La película francesa Le Brio («Una razón brillante», Yvan Attal, 2017) nos sirve para elaborar actitudes que nos llevan un paso más allá de la tolerancia. En ella encontramos una relación asimétrica y conflictiva entre dos personas que pertenecen al mismo marco social. Él tiene más poder, en cuanto que es profesor, representante de una institución, y se vive a sí mismo como símbolo del estatus y los valores culturales definitorios de esa sociedad. Ella, joven estudiante de ascendencia argelina, se sabe depositaria de los prejuicios y clichés que su sola presencia suscita; es «la otra», esa otredad que el aparato digestivo de la sociedad de acogida no puede asimilar.
Al principio, ambos personajes sólo verán lo que cada uno representa y simboliza para el otro, es decir, la máscara. Evidentemente, “no se tragan”.
La propuesta de la película es que la necesaria colaboración entre ambos por alcanzar un fin común, implica que lo mejor de cada uno aflore y en virtud de ello comiencen a verse más allá de las máscaras asumidas.
Cuando nos vemos reflejados en la intolerancia del otro, en su rechazo, lo más común es tomar una actitud de ataque o replegarnos ofendidos. E incluso, como en cierto momento le pasa a la chica de la película, aceptar la retórica que nos mantiene en ese lugar estanco donde nos encasilla la intolerancia y que, en cierta manera, nos justifica en el fracaso.
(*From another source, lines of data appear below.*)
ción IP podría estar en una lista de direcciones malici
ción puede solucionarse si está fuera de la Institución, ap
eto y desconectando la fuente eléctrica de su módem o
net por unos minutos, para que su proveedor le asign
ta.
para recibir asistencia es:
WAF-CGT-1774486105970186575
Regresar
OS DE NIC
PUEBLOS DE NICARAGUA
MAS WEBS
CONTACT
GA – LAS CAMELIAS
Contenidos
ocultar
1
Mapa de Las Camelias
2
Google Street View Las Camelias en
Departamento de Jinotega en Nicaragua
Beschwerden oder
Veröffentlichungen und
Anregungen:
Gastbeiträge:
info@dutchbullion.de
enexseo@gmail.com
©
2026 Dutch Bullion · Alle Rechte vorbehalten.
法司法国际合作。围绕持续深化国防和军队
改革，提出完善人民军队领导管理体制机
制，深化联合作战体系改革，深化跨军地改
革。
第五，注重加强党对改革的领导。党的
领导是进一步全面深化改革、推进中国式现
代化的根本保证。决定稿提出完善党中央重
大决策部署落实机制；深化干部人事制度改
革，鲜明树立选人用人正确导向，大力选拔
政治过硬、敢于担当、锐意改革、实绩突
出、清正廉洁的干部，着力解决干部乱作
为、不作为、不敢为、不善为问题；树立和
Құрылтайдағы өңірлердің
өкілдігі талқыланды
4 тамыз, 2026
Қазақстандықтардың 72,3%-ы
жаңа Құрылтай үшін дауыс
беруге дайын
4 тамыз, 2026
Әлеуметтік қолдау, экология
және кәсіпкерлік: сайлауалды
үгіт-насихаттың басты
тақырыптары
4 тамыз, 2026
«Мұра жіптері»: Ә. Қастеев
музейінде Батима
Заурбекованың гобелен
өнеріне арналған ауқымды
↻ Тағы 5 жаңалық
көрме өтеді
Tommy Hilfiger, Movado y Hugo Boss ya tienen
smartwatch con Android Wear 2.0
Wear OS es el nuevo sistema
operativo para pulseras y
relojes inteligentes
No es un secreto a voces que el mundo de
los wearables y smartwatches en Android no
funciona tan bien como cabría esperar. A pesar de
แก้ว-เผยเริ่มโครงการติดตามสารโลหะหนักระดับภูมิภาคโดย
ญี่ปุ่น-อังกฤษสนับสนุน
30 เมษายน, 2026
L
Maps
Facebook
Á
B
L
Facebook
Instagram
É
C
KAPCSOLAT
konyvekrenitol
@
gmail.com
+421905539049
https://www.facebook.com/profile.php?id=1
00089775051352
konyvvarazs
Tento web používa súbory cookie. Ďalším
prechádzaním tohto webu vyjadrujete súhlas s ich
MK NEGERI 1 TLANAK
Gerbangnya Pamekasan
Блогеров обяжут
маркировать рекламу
Empezar a ver al otro no implica, necesariamente, aceptarlo, pero al menos es un comienzo de verdad para ambas partes. Cuando en el tribunal disciplinario la chica habla del profesor, éste oye no sólo las opiniones negativas, expresadas crudamente, sino también los valores que ella ha descubierto en él. Y es, quizás, en ese discurso sincero, que da cuenta de las luces y de las sombras que el otro nos ofrece -sin cargar las tintas en insultos ni en elogios- donde se opera un pequeño milagro: el ser reconocido. A diferencia de la palabra que nos califica o clasifica, la palabra que nos reconoce aplaca la violencia. Pues ser reconocido es lo que todos buscamos y lo que, en gran medida, apacigua la agresividad que manifestamos de formas muy diversas, suscitando siempre rechazo.
Retomando la idea inicial, en cada situación de asimetría que nos obligue a ser parte tolerante o tolerada, podemos optar por “empezar a ver” al otro, reconociéndolo, y confiando en que la mayor fuerza que puede ejercer cada ser humano en virtud, precisamente, de su humanidad, nace de la generosidad y compasión. Es esa fuerza la que nos mantendrá vivos como especie.